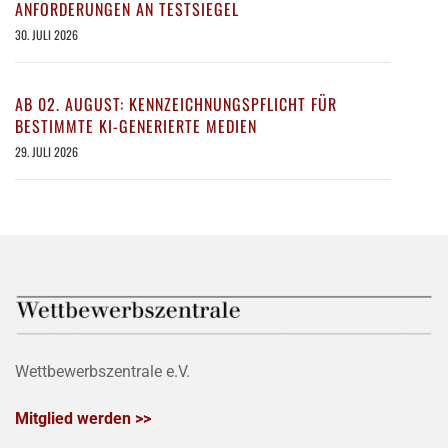
ANFORDERUNGEN AN TESTSIEGEL
30. JULI 2026
AB 02. AUGUST: KENNZEICHNUNGSPFLICHT FÜR
BESTIMMTE KI-GENERIERTE MEDIEN
29. JULI 2026
Wettbewerbszentrale e.V.
Mitglied werden >>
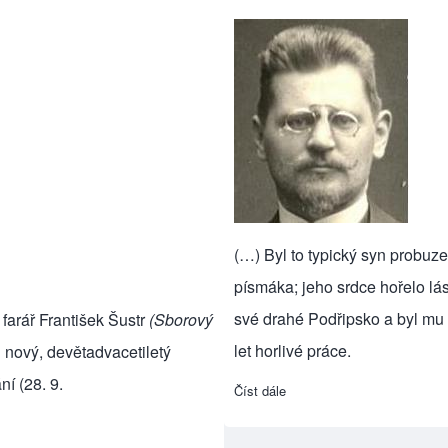
(…) Byl to typický syn probuz
písmáka; jeho srdce hořelo lás
své drahé Podřipsko a byl mu 
l
farář František Šustr
(Sborový
let horlivé práce.
 nový, devětadvacetiletý
ní (28. 9.
Číst dále
about František Šustr (poděb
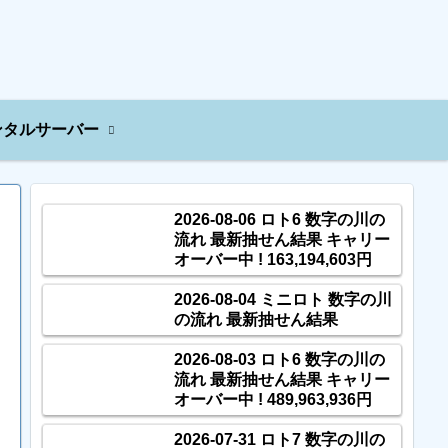
ンタルサーバー
2026-08-06 ロト6 数字の川の
流れ 最新抽せん結果 キャリー
オーバー中 ! 163,194,603円
2026-08-04 ミニロト 数字の川
の流れ 最新抽せん結果
2026-08-03 ロト6 数字の川の
流れ 最新抽せん結果 キャリー
オーバー中 ! 489,963,936円
2026-07-31 ロト7 数字の川の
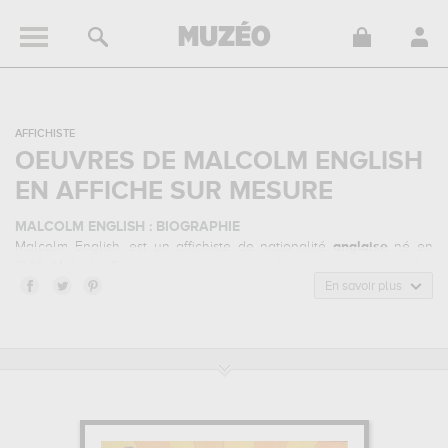
AFFICHISTE
OEUVRES DE MALCOLM ENGLISH
EN AFFICHE SUR MESURE
MALCOLM ENGLISH : BIOGRAPHIE
Malcolm English, est un affichiste de nationalité
anglaise
né en
1946. Malcolm English appartenait au style artistique pop art. Il a
été principalement actif durant la période contemporain au 20
En savoir plus
siècle.
MALCOLM ENGLISH : SES PRINCIPALES OEUVRES
Malcolm English est notamment connu pour les œuvres suivantes :
carnaby street, the military look, bonnie and clyde fashions...
qui sont autant d'illustrations de ses sujets favoris : humour &
insolite, architecture... Vous devrez vous rendre au collection privée
pour pouvoir admirer l'une de ses œuvres. Les œuvres de Malcolm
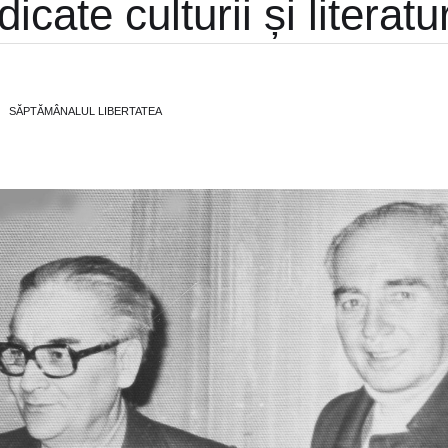
cate culturii și literatur
SĂPTĂMÂNALUL LIBERTATEA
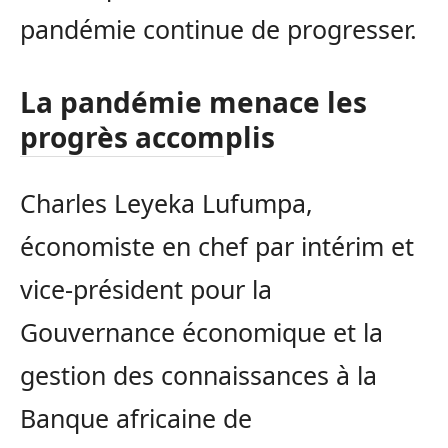
pandémie continue de progresser.
La pandémie menace les
progrès accomplis
Charles Leyeka Lufumpa,
économiste en chef par intérim et
vice-président pour la
Gouvernance économique et la
gestion des connaissances à la
Banque africaine de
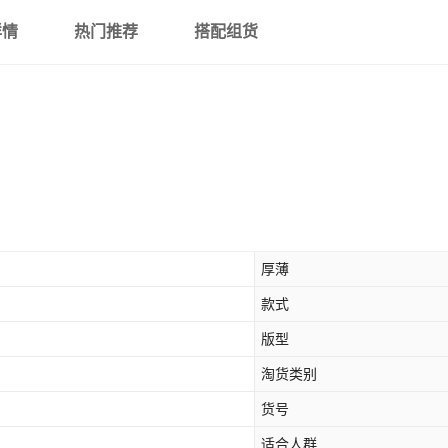
详情
热门推荐
搭配组货
厚薄
款式
版型
淘货类别
货号
适合人群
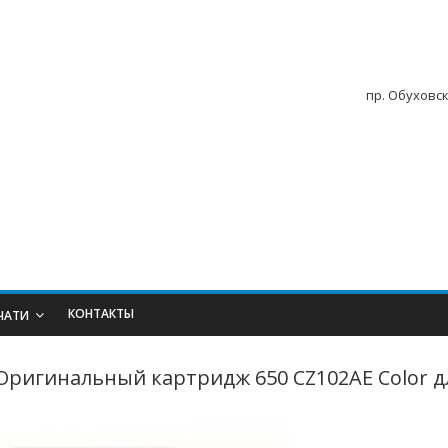
пр. Обуховск
КОНТАКТЫ
ЧАТИ
Оригинальный картридж 650 CZ102AE Color д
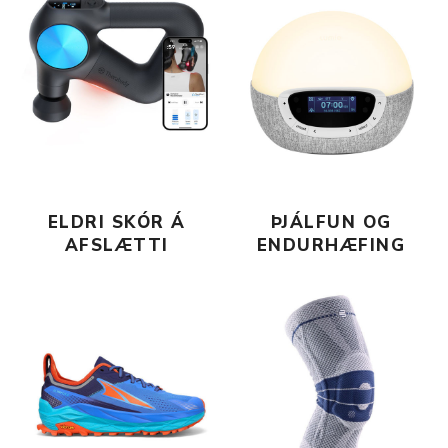
ELDRI SKÓR Á
ÞJÁLFUN OG
AFSLÆTTI
ENDURHÆFING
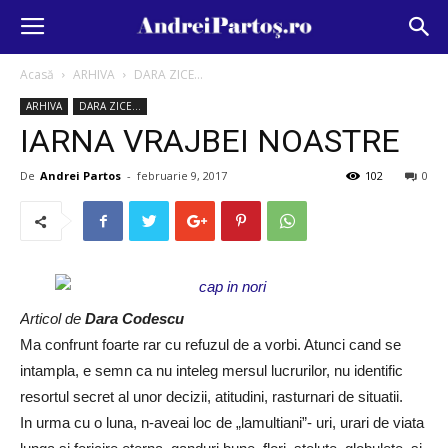
Acasă
ARHIVA
DARA ZICE...
ARHIVA
DARA ZICE...
IARNA VRAJBEI NOASTRE
De
Andrei Partos
-
februarie 9, 2017
102
0
Articol de
Dara Codescu
Ma confrunt foarte rar cu refuzul de a vorbi. Atunci cand se
intampla, e semn ca nu inteleg mersul lucrurilor, nu identific
resortul secret al unor decizii, atitudini, rasturnari de situatii.
In urma cu o luna, n-aveai loc de „lamultiani”- uri, urari de viata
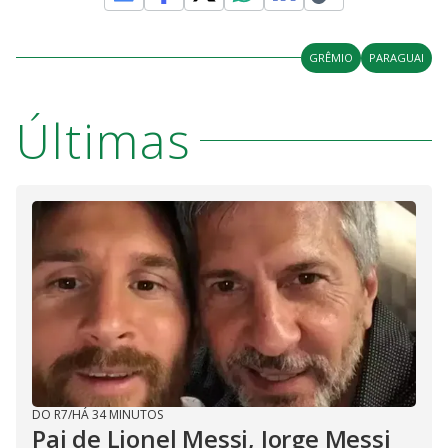
GRÊMIO
PARAGUAI
Últimas
DO R7
/
HÁ 34 MINUTOS
Pai de Lionel Messi, Jorge Messi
++++++++
• Required work: Reproduce the text of every record with each occurrence of "ARHIVA" replaced by "ARCHIVE", leaving everything else unchanged. Omit the pictures from the answer.

• Expected answer:
ANFORDERUNGEN AN TESTSIEGEL
30. JULI 2026
AB 02. AUGUST: KENNZEICHNUNGSPFLICHT FÜR
BESTIMMTE KI-GENERIERTE MEDIEN
29. JULI 2026
Wettbewerbszentrale e.V.
Mitglied werden >>
(…) Byl to typický syn probuz
písmáka; jeho srdce hořelo lás
své drahé Podřipsko a byl mu 
l
farář František Šustr
(Sborový
let horlivé práce.
 nový, devětadvacetiletý
ní (28. 9.
Číst dále
about František Šustr (poděb
ンタルサーバー
2026-08-06 ロト6 数字の川の
流れ 最新抽せん結果 キャリー
オーバー中 ! 163,194,603円
2026-08-04 ミニロト 数字の川
の流れ 最新抽せん結果
2026-08-03 ロト6 数字の川の
流れ 最新抽せん結果 キャリー
オーバー中 ! 489,963,936円
2026-07-31 ロト7 数字の川の
AFFICHISTE
OEUVRES DE MALCOLM ENGLISH
EN AFFICHE SUR MESURE
MALCOLM ENGLISH : BIOGRAPHIE
Malcolm English, est un affichiste de nationalité
anglaise
né en
1946. Malcolm English appartenait au style artistique pop art. Il a
été principalement actif durant la période contemporain au 20
En savoir plus
siècle.
MALCOLM ENGLISH : SES PRINCIPALES OEUVRES
Malcolm English est notamment connu pour les œuvres suivantes :
carnaby street, the military look, bonnie and clyde fashions...
qui sont autant d'illustrations de ses sujets favoris : humour &
insolite, architecture... Vous devrez vous rendre au collection privée
pour pouvoir admirer l'une de ses œuvres. Les œuvres de Malcolm
cate culturii și literatur
SĂPTĂMÂNALUL LIBERTATEA
pandémie continue de progresser.
La pandémie menace les
progrès accomplis
Charles Leyeka Lufumpa,
économiste en chef par intérim et
vice-président pour la
Gouvernance économique et la
gestion des connaissances à la
Banque africaine de
详情
热门推荐
搭配组货
厚薄
款式
版型
淘货类别
货号
适合人群
пр. Обуховск
КОНТАКТЫ
ЧАТИ
Оригинальный картридж 650 CZ102AE Color д
ELDRI SKÓR Á
ÞJÁLFUN OG
AFSLÆTTI
ENDURHÆFING
Acasă
ARCHIVE
DARA ZICE...
ARCHIVE
DARA ZICE...
IARNA VRAJBEI NOASTRE
De
Andrei Partos
-
februarie 9, 2017
102
0
Articol de
Dara Codescu
Ma confrunt foarte rar cu refuzul de a vorbi. Atunci cand se
intampla, e semn ca nu inteleg mersul lucrurilor, nu identific
resortul secret al unor decizii, atitudini, rasturnari de situatii.
In urma cu o luna, n-aveai loc de „lamultiani”- uri, urari de viata
GRÊMIO
PARAGUAI
Últimas
DO R7
/
HÁ 34 MINUTOS
Pai de Lionel Messi, Jorge Messi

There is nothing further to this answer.